Most of the 450 mainly Syrian residents live in UNHCR tents inside the old concrete warehouse. There is very little natural light, no proper loos, just a few portaloos, basins attached to the outside of the building, nowhere to wash clothes and a very few showers. Outside some people are now also living in shipping containers that have been adapted to basic rooms. There is no proper electricity supply, and there are deadly electric cables running along the ground that regularly catch fire. Why no one has been electrocuted I cannot imagine. When it’s not below freezing (it was -11c when we arrived and snowy) the ground is thick with mud. This is nearly one year after the first refugees arrived here. The Greek army are supposed to be looking after the logistics of the site, but to be honest, it’s very hard to see what they are doing. The International Red Cross and Save the Children both have smart warm portacabins on site, with large expensive 4 x 4’s outside, but it’s hard to see where the millions of EU funding are going, certainly not here. Intervolve assure us that conditions are way better now than last summer when up to 1,200 people were living here.
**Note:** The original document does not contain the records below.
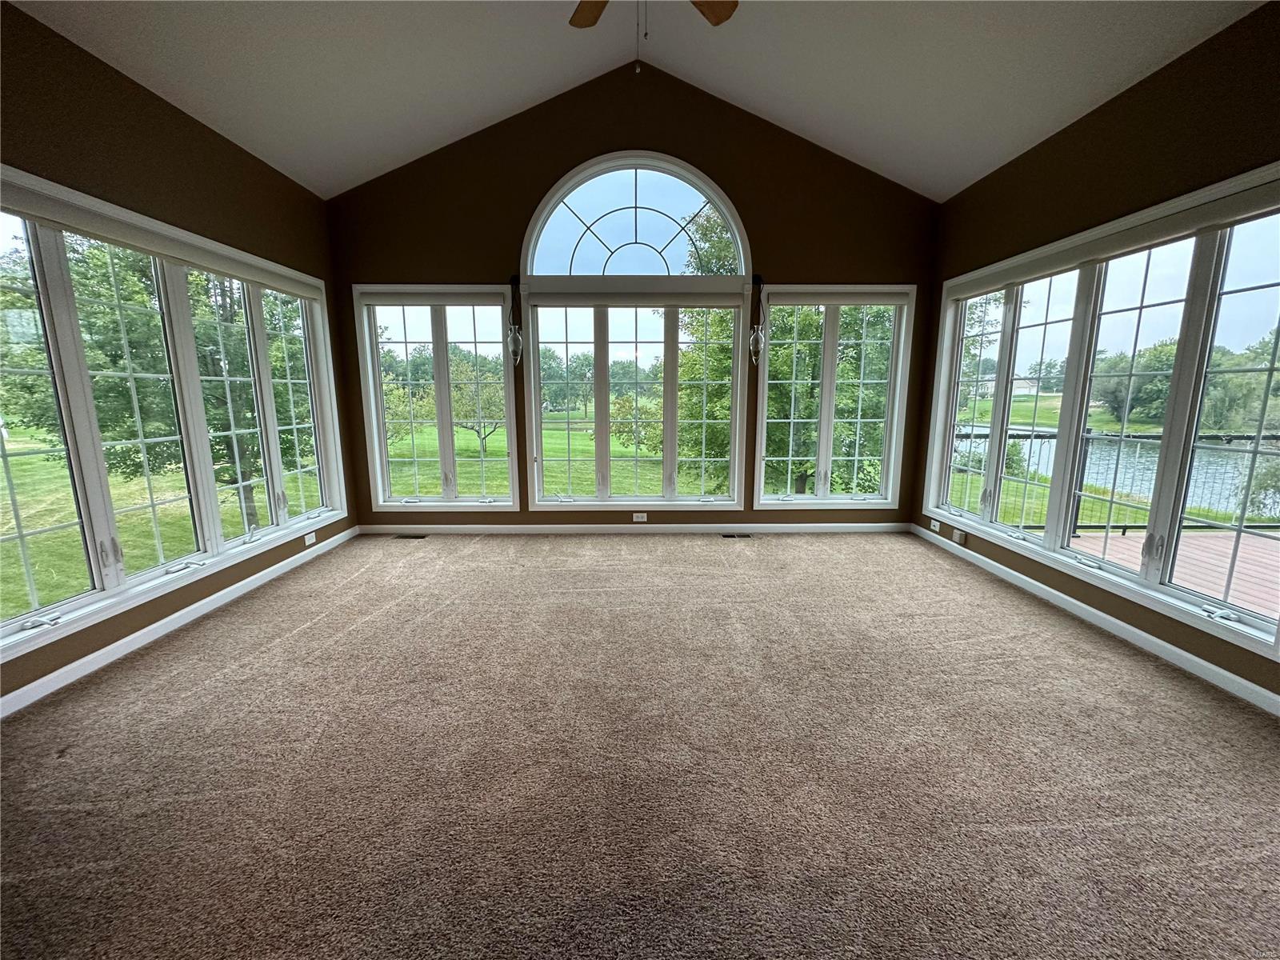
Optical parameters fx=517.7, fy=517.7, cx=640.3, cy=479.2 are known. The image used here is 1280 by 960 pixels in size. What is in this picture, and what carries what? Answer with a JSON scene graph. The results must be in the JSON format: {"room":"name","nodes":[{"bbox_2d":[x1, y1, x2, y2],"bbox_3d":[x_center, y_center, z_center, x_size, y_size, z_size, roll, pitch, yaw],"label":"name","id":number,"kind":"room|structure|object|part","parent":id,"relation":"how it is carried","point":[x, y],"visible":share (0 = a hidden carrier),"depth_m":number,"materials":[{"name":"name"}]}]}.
{"room":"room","nodes":[
{"label":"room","id":0,"kind":"room"},
{"bbox_2d":[0,0,353,712],"bbox_3d":[-2.690,-0.426,1.628,0.179,2.967,5.989,0,10,-1],"label":"left wall","id":1,"kind":"structure","parent":0,"point":[189,119],"depth_m":2.73,"materials":[{"name":"paint"}]},
{"bbox_2d":[0,168,344,662],"bbox_3d":[-2.650,-0.447,3.054,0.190,1.890,2.539,0,10,-1],"label":"left window","id":2,"kind":"structure","parent":1,"relation":"in","point":[22,534],"depth_m":2.74,"materials":[{"name":"glass"}]},
{"bbox_2d":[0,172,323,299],"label":"roller blind","id":3,"kind":"object","parent":2,"relation":"attached to","point":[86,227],"visible":0.98,"depth_m":2.65,"materials":[{"name":"white fabric"}]},
{"bbox_2d":[0,526,356,718],"bbox_3d":[-2.590,0.897,2.241,0.015,0.088,5.192,0,10,-1],"label":"left baseboard","id":4,"kind":"structure","parent":1,"relation":"attached to","point":[146,630],"depth_m":2.71,"materials":[{"name":"white paint"}]},
{"bbox_2d":[303,531,316,546],"bbox_3d":[-2.582,0.462,4.048,0.012,0.076,0.117,0,10,-1],"label":"wall socket","id":5,"kind":"object","parent":1,"relation":"attached to","point":[311,542],"visible":0.98,"depth_m":4.04,"materials":[{"name":"white plastic"}]},
{"bbox_2d":[329,52,937,530],"bbox_3d":[-0.009,-1.417,4.517,5.371,3.971,0.179,0,10,-1],"label":"back wall","id":6,"kind":"structure","parent":0,"point":[520,208],"depth_m":4.31,"materials":[{"name":"brown paint"}]},
{"bbox_2d":[352,284,518,508],"bbox_3d":[-1.786,-0.695,4.670,1.328,2.008,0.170,0,10,-1],"label":"left back window","id":7,"kind":"structure","parent":6,"relation":"in","point":[378,380],"depth_m":4.65,"materials":[{"name":"glass"}]},
{"bbox_2d":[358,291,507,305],"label":"roller blind","id":8,"kind":"object","parent":7,"relation":"attached to","point":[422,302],"visible":0.97,"depth_m":4.39,"materials":[{"name":"white fabric"}]},
{"bbox_2d":[504,273,523,364],"bbox_3d":[-1.062,-1.351,4.382,0.135,0.754,0.162,0,10,-1],"label":"wall sconce","id":9,"kind":"object","parent":6,"relation":"attached to","point":[515,348],"visible":0.99,"depth_m":4.38,"materials":[{"name":"black"}]},
{"bbox_2d":[517,152,751,510],"bbox_3d":[-0.035,-1.200,4.581,1.993,3.120,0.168,0,10,-1],"label":"arched window","id":10,"kind":"structure","parent":6,"relation":"in","point":[536,366],"depth_m":4.57,"materials":[{"name":"glass"}]},
{"bbox_2d":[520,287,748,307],"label":"roller blind","id":11,"kind":"object","parent":10,"relation":"attached to","point":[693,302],"visible":0.98,"depth_m":4.37,"materials":[{"name":"white fabric"}]},
{"bbox_2d":[356,522,914,534],"bbox_3d":[0.076,0.459,4.796,5.136,0.091,0.016,0,10,-1],"label":"baseboard","id":12,"kind":"structure","parent":6,"relation":"attached to","point":[836,526],"depth_m":4.78,"materials":[{"name":"white paint"}]},
{"bbox_2d":[632,512,647,522],"bbox_3d":[-0.004,0.341,4.709,0.128,0.079,0.017,0,10,-1],"label":"wall socket","id":13,"kind":"object","parent":6,"relation":"attached to","point":[640,520],"visible":0.99,"depth_m":4.71,"materials":[{"name":"white plastic"}]},
{"bbox_2d":[748,272,766,364],"bbox_3d":[0.986,-1.359,4.379,0.130,0.775,0.147,0,10,-1],"label":"wall sconce","id":14,"kind":"object","parent":6,"relation":"attached to","point":[759,334],"visible":0.99,"depth_m":4.38,"materials":[{"name":"black"}]},
{"bbox_2d":[754,285,914,506],"bbox_3d":[1.700,-0.706,4.695,1.355,1.986,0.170,0,10,-1],"label":"right back window","id":15,"kind":"structure","parent":6,"relation":"in","point":[822,445],"depth_m":4.68,"materials":[{"name":"glass"}]},
{"bbox_2d":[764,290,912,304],"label":"roller blind","id":16,"kind":"object","parent":15,"relation":"attached to","point":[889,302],"visible":0.97,"depth_m":4.43,"materials":[{"name":"white fabric"}]},
{"bbox_2d":[7,0,1270,202],"bbox_3d":[-0.004,-2.295,1.436,6.236,1.077,6.057,0,10,-1],"label":"ceiling","id":17,"kind":"structure","parent":0,"point":[473,114],"depth_m":3.08,"materials":[{"name":"white paint"}]},
{"bbox_2d":[567,0,737,74],"bbox_3d":[0.012,-2.027,1.912,1.250,1.079,1.212,0,10,-1],"label":"ceiling fan","id":18,"kind":"object","parent":17,"relation":"hanging from","point":[719,20],"visible":0.98,"depth_m":2.29,"materials":[{"name":"brown wood"}]},
{"bbox_3d":[-0.205,-2.135,2.333,0.301,0.039,0.398,0,10,-1],"label":"fan blade","id":19,"kind":"part","parent":18,"relation":"part of","materials":[{"name":"brown wood"}]},
{"bbox_3d":[0.277,-2.124,2.310,0.317,0.039,0.361,0,10,-1],"label":"fan blade","id":20,"kind":"part","parent":18,"relation":"part of","materials":[{"name":"brown wood"}]},
{"bbox_2d":[0,530,1279,959],"bbox_3d":[0.069,1.058,1.905,5.656,0.122,6.475,0,10,-1],"label":"carpet floor","id":21,"kind":"structure","parent":0,"point":[274,654],"depth_m":1.79,"materials":[{"name":"carpet"}]},
{"bbox_2d":[392,532,427,538],"bbox_3d":[-2.086,0.514,4.688,0.325,0.008,0.129,0,10,-1],"label":"floor vent","id":22,"kind":"object","parent":21,"relation":"in","point":[414,536],"visible":0.98,"depth_m":4.67,"materials":[{"name":"metal"}]},
{"bbox_2d":[720,531,753,538],"bbox_3d":[0.872,0.515,4.706,0.324,0.010,0.128,0,10,-1],"label":"floor vent","id":23,"kind":"object","parent":21,"relation":"in","point":[730,536],"visible":0.98,"depth_m":4.70,"materials":[{"name":"metal"}]},
{"bbox_2d":[916,0,1279,710],"bbox_3d":[2.696,-0.455,1.758,0.179,2.996,5.798,0,10,-1],"label":"right wall","id":24,"kind":"structure","parent":0,"point":[1074,130],"depth_m":2.77,"materials":[{"name":"paint"}]},
{"bbox_2d":[929,519,940,532],"bbox_3d":[2.529,0.393,4.447,0.011,0.079,0.116,0,10,-1],"label":"wall socket","id":25,"kind":"object","parent":24,"relation":"attached to","point":[937,528],"visible":0.99,"depth_m":4.44,"materials":[{"name":"white plastic"}]},
{"bbox_2d":[952,527,967,544],"bbox_3d":[2.543,0.450,4.131,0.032,0.092,0.118,0,10,-1],"label":"wall socket","id":26,"kind":"object","parent":24,"relation":"attached to","point":[958,536],"visible":0.99,"depth_m":4.12,"materials":[{"name":"white plastic"}]},
{"bbox_2d":[909,524,1279,715],"bbox_3d":[2.560,0.907,2.263,0.015,0.088,5.230,0,10,-1],"label":"right baseboard","id":27,"kind":"structure","parent":24,"relation":"attached to","point":[1053,593],"depth_m":2.76,"materials":[{"name":"white paint"}]},
{"bbox_2d":[928,164,1279,662],"bbox_3d":[2.657,-0.463,3.194,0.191,1.942,2.604,0,10,-1],"label":"right window","id":28,"kind":"structure","parent":24,"relation":"in","point":[1238,528],"depth_m":2.83,"materials":[{"name":"glass"}]},
{"bbox_2d":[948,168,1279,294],"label":"roller shade","id":29,"kind":"object","parent":28,"relation":"attached to","point":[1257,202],"visible":0.98,"depth_m":2.69,"materials":[{"name":"white fabric"}]},
{"label":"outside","id":30,"kind":"structure","parent":0,"visible":0},
{"bbox_2d":[0,411,807,611],"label":"lawn","id":31,"kind":"structure","parent":30,"point":[126,538],"materials":[{"name":"green plant"}]},
{"bbox_2d":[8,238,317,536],"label":"tree","id":32,"kind":"object","parent":31,"relation":"on","point":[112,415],"visible":0.49,"depth_m":7.67,"materials":[{"name":"green plant"}]},
{"bbox_2d":[447,352,506,450],"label":"tree","id":33,"kind":"object","parent":31,"relation":"on","point":[457,366],"visible":0.76,"materials":[{"name":"green plant"}]},
{"bbox_2d":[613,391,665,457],"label":"tree","id":34,"kind":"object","parent":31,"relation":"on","point":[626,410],"visible":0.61,"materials":[{"name":"green plant"}]},
{"bbox_2d":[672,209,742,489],"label":"tree","id":35,"kind":"object","parent":31,"relation":"on","point":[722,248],"visible":0.36,"materials":[{"name":"green plant"}]},
{"bbox_2d":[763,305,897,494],"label":"tree","id":36,"kind":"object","parent":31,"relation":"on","point":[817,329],"visible":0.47,"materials":[{"name":"green plant"}]},
{"bbox_2d":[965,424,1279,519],"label":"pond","id":37,"kind":"structure","parent":30,"point":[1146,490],"materials":[{"name":"blue liquid"}]},
{"label":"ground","id":38,"kind":"structure","parent":30,"visible":0},
{"bbox_2d":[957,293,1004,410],"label":"tree","id":39,"kind":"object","parent":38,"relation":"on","point":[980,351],"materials":[{"name":"green plant"}]},
{"bbox_2d":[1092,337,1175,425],"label":"tree","id":40,"kind":"object","parent":38,"relation":"on","point":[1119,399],"visible":0.56,"materials":[{"name":"green plant"}]},
{"bbox_2d":[1070,527,1279,615],"bbox_3d":[4.967,1.070,2.922,4.934,0.245,5.528,0,10,-1],"label":"deck","id":41,"kind":"structure","parent":38,"relation":"on","point":[1214,538],"depth_m":4.37,"materials":[{"name":"brown wood"}]},
{"bbox_2d":[956,427,1279,531],"bbox_3d":[5.559,0.046,5.567,4.899,1.210,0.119,0,10,-1],"label":"railing","id":42,"kind":"object","parent":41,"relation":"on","point":[1085,461],"visible":0.45,"depth_m":5.56,"materials":[{"name":"black metal"}]},
{"bbox_2d":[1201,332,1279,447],"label":"tree","id":43,"kind":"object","parent":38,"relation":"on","point":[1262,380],"visible":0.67,"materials":[{"name":"green plant"}]},
{"bbox_2d":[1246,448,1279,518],"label":"bush","id":44,"kind":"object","parent":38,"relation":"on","point":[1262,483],"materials":[{"name":"green plant"}]}
]}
The refugees at Softex are mainly people who became trapped at the Macedonian border last year after the border closed. They are now registered with the Greek Government and are waiting for their asylum claims to be dealt with. Thankfully, people are starting to be moved on, they have no choice where, and gradually, gradually, with glacial slowness these applications are being processed. While we were there 60 people had heard that they had been given asylum in Ireland and Holland and they will be leaving for new lives in these countries within another month or two. I so desperately hope they are met there with kindness and warmth, they so deserve it. The strength and stoicism particularly of the women with small children was humbling. They have all been through unimaginable experiences and being at Softex for the last 9 months has not been easy, to say the least.

If you were considering a spot of ‘hands on’ experience I couldn’t recommend it highly enough! As long as you are prepared to work very hard, you would find as we did, that it was probably the most fulfilling, exhausting and meaningful thing you have done in years.
On a practical note – we rented an Airbnb appartment in Thessaliniki and a hire car (fairly essential to get out to the camp). Flights to direct to Thessaloniki are pretty cheap from both Gatwick and Stanstead.